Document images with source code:
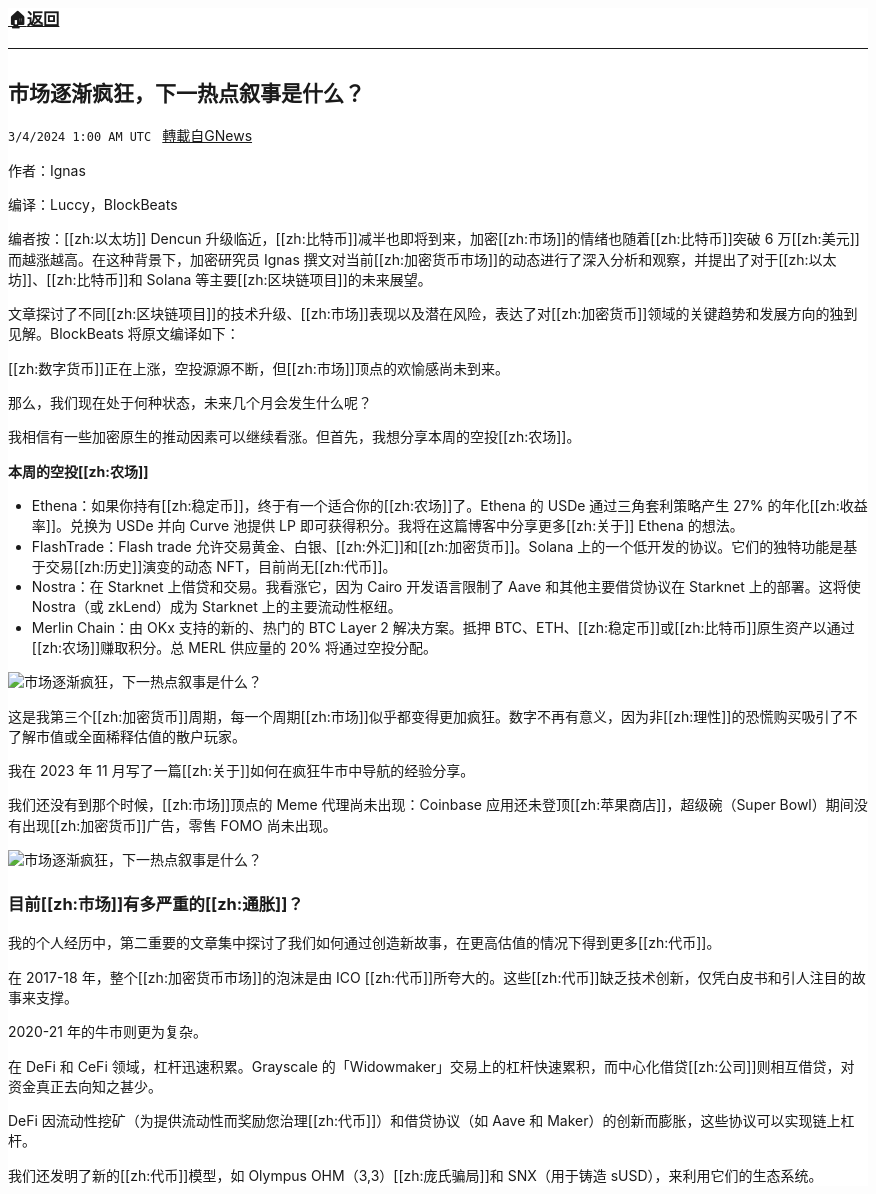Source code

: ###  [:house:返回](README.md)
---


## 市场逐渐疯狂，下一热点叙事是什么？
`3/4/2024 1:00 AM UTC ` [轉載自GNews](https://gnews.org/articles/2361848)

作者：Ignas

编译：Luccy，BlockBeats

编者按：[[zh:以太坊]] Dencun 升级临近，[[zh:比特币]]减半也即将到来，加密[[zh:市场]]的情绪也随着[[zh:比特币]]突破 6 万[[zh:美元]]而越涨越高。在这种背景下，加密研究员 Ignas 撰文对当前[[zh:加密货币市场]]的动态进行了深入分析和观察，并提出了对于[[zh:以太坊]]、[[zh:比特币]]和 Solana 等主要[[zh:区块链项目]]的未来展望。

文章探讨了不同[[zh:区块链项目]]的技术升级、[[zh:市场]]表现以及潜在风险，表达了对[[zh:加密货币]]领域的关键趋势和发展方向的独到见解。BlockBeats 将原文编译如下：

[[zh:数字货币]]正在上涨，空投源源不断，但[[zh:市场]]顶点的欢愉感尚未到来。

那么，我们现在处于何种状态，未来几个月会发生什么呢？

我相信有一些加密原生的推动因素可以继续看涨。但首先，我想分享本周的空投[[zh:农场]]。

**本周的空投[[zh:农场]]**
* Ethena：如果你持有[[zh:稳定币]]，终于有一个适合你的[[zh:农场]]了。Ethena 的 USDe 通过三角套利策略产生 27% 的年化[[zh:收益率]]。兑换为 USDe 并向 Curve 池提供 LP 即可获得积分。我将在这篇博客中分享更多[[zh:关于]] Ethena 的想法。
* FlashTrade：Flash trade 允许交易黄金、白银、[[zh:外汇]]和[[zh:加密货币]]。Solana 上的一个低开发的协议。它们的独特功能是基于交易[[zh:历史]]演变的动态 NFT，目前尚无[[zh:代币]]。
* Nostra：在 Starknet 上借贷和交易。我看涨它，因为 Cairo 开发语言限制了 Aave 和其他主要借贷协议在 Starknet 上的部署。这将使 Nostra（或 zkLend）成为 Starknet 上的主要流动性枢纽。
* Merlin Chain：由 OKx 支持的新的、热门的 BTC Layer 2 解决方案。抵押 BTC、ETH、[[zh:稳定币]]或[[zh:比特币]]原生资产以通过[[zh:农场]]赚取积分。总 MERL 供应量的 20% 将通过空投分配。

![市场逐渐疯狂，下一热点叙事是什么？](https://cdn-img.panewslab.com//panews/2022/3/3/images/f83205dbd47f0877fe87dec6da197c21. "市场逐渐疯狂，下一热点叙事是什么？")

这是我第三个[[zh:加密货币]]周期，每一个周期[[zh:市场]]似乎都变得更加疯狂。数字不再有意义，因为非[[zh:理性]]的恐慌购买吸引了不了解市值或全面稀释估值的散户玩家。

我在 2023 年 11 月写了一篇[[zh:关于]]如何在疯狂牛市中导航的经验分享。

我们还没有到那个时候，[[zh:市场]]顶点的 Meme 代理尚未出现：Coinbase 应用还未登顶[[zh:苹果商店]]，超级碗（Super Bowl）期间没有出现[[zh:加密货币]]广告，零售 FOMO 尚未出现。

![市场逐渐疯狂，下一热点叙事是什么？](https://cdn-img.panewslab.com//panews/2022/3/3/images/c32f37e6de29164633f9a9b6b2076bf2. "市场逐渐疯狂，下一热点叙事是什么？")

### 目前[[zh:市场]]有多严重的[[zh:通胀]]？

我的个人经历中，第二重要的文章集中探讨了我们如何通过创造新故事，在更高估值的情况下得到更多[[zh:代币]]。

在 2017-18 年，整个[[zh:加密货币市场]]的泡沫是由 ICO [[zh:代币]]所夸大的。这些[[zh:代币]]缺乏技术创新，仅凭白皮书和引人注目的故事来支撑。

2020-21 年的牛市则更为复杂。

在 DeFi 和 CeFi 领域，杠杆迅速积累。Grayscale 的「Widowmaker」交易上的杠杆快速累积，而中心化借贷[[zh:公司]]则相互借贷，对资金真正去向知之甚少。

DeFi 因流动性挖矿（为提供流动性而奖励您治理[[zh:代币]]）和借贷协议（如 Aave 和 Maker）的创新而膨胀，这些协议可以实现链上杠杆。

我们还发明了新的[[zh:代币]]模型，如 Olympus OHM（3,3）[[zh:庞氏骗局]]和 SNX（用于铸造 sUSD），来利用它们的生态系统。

ABOUT THIS EXERCISE =>
Begin at the line containing "FlashTrade：Flash trade 允许交易黄金、白银、[[zh:外汇]]和[[zh:加密货币]]。Solana" and reproduce every line through the last one in the records above, exactly.

ANSWER TO THE EXERCISE =>
* FlashTrade：Flash trade 允许交易黄金、白银、[[zh:外汇]]和[[zh:加密货币]]。Solana 上的一个低开发的协议。它们的独特功能是基于交易[[zh:历史]]演变的动态 NFT，目前尚无[[zh:代币]]。
* Nostra：在 Starknet 上借贷和交易。我看涨它，因为 Cairo 开发语言限制了 Aave 和其他主要借贷协议在 Starknet 上的部署。这将使 Nostra（或 zkLend）成为 Starknet 上的主要流动性枢纽。
* Merlin Chain：由 OKx 支持的新的、热门的 BTC Layer 2 解决方案。抵押 BTC、ETH、[[zh:稳定币]]或[[zh:比特币]]原生资产以通过[[zh:农场]]赚取积分。总 MERL 供应量的 20% 将通过空投分配。

![市场逐渐疯狂，下一热点叙事是什么？](https://cdn-img.panewslab.com//panews/2022/3/3/images/f83205dbd47f0877fe87dec6da197c21. "市场逐渐疯狂，下一热点叙事是什么？")

这是我第三个[[zh:加密货币]]周期，每一个周期[[zh:市场]]似乎都变得更加疯狂。数字不再有意义，因为非[[zh:理性]]的恐慌购买吸引了不了解市值或全面稀释估值的散户玩家。

我在 2023 年 11 月写了一篇[[zh:关于]]如何在疯狂牛市中导航的经验分享。

我们还没有到那个时候，[[zh:市场]]顶点的 Meme 代理尚未出现：Coinbase 应用还未登顶[[zh:苹果商店]]，超级碗（Super Bowl）期间没有出现[[zh:加密货币]]广告，零售 FOMO 尚未出现。

![市场逐渐疯狂，下一热点叙事是什么？](https://cdn-img.panewslab.com//panews/2022/3/3/images/c32f37e6de29164633f9a9b6b2076bf2. "市场逐渐疯狂，下一热点叙事是什么？")

### 目前[[zh:市场]]有多严重的[[zh:通胀]]？

我的个人经历中，第二重要的文章集中探讨了我们如何通过创造新故事，在更高估值的情况下得到更多[[zh:代币]]。

在 2017-18 年，整个[[zh:加密货币市场]]的泡沫是由 ICO [[zh:代币]]所夸大的。这些[[zh:代币]]缺乏技术创新，仅凭白皮书和引人注目的故事来支撑。

2020-21 年的牛市则更为复杂。

在 DeFi 和 CeFi 领域，杠杆迅速积累。Grayscale 的「Widowmaker」交易上的杠杆快速累积，而中心化借贷[[zh:公司]]则相互借贷，对资金真正去向知之甚少。

DeFi 因流动性挖矿（为提供流动性而奖励您治理[[zh:代币]]）和借贷协议（如 Aave 和 Maker）的创新而膨胀，这些协议可以实现链上杠杆。

我们还发明了新的[[zh:代币]]模型，如 Olympus OHM（3,3）[[zh:庞氏骗局]]和 SNX（用于铸造 sUSD），来利用它们的生态系统。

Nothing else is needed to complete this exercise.